When the cars on the expressway turned on their lights, we were still stuck with Mr. Utamaro and then the glow of the passing faces, all separated in their own cocoons of life, reminded me of the melancholy parade that cut the Marsh in half on Sunday nights. I topped up my glass again, why not?

Mr. Utamaro rolled down a soft grey cloth on the wooden table and on top of this he placed a glassine bag. Then, having looked up expectantly at Marlene, he slid out a very ordinary brochure, maybe eight inches by six inches, black-and-white, glossy but discoloured with age.

"Michael!" she cried, but although she reached for my hand, what she was looking at was the brochure, on the cover of which was, so I thought, the painting Dozy Boylan had bought years later.
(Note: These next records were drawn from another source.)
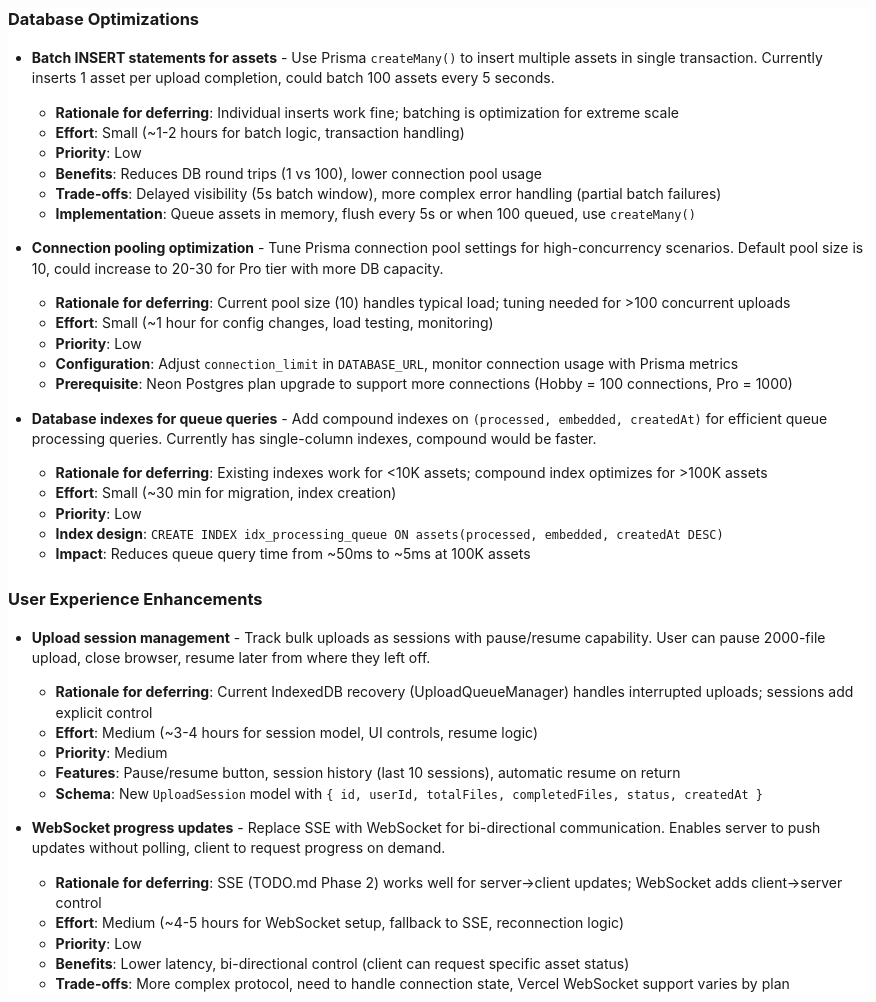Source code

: ### Database Optimizations

- **Batch INSERT statements for assets** - Use Prisma `createMany()` to insert multiple assets in single transaction. Currently inserts 1 asset per upload completion, could batch 100 assets every 5 seconds.
  - **Rationale for deferring**: Individual inserts work fine; batching is optimization for extreme scale
  - **Effort**: Small (~1-2 hours for batch logic, transaction handling)
  - **Priority**: Low
  - **Benefits**: Reduces DB round trips (1 vs 100), lower connection pool usage
  - **Trade-offs**: Delayed visibility (5s batch window), more complex error handling (partial batch failures)
  - **Implementation**: Queue assets in memory, flush every 5s or when 100 queued, use `createMany()`

- **Connection pooling optimization** - Tune Prisma connection pool settings for high-concurrency scenarios. Default pool size is 10, could increase to 20-30 for Pro tier with more DB capacity.
  - **Rationale for deferring**: Current pool size (10) handles typical load; tuning needed for >100 concurrent uploads
  - **Effort**: Small (~1 hour for config changes, load testing, monitoring)
  - **Priority**: Low
  - **Configuration**: Adjust `connection_limit` in `DATABASE_URL`, monitor connection usage with Prisma metrics
  - **Prerequisite**: Neon Postgres plan upgrade to support more connections (Hobby = 100 connections, Pro = 1000)

- **Database indexes for queue queries** - Add compound indexes on `(processed, embedded, createdAt)` for efficient queue processing queries. Currently has single-column indexes, compound would be faster.
  - **Rationale for deferring**: Existing indexes work for <10K assets; compound index optimizes for >100K assets
  - **Effort**: Small (~30 min for migration, index creation)
  - **Priority**: Low
  - **Index design**: `CREATE INDEX idx_processing_queue ON assets(processed, embedded, createdAt DESC)`
  - **Impact**: Reduces queue query time from ~50ms to ~5ms at 100K assets

### User Experience Enhancements

- **Upload session management** - Track bulk uploads as sessions with pause/resume capability. User can pause 2000-file upload, close browser, resume later from where they left off.
  - **Rationale for deferring**: Current IndexedDB recovery (UploadQueueManager) handles interrupted uploads; sessions add explicit control
  - **Effort**: Medium (~3-4 hours for session model, UI controls, resume logic)
  - **Priority**: Medium
  - **Features**: Pause/resume button, session history (last 10 sessions), automatic resume on return
  - **Schema**: New `UploadSession` model with `{ id, userId, totalFiles, completedFiles, status, createdAt }`

- **WebSocket progress updates** - Replace SSE with WebSocket for bi-directional communication. Enables server to push updates without polling, client to request progress on demand.
  - **Rationale for deferring**: SSE (TODO.md Phase 2) works well for server→client updates; WebSocket adds client→server control
  - **Effort**: Medium (~4-5 hours for WebSocket setup, fallback to SSE, reconnection logic)
  - **Priority**: Low
  - **Benefits**: Lower latency, bi-directional control (client can request specific asset status)
  - **Trade-offs**: More complex protocol, need to handle connection state, Vercel WebSocket support varies by plan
Marlene made a dove noise. "Oh."

Mr. Utamaro bowed.

"Christ," I said. "It's Monsieur et Madame Tourenbois"

Mr. Utamaro smiled.

"No, no, shoosh." Marlene's colour was very high, a sort of aspen pink. She pointed at the title and dimensions which were, in the midst of all the Japanese, in English. "It's a different work," she said.

Well I already knew she had an eye but I have one as well, and I had grown up with a black-and-white reproduction of Monsieur et Madame Tourenbois.

"No, it's the same."

"Yes, darling," and she stroked my hand as if to soften the contradiction. "Except it's smaller. It's twenty-eight by eighteen inches. A study."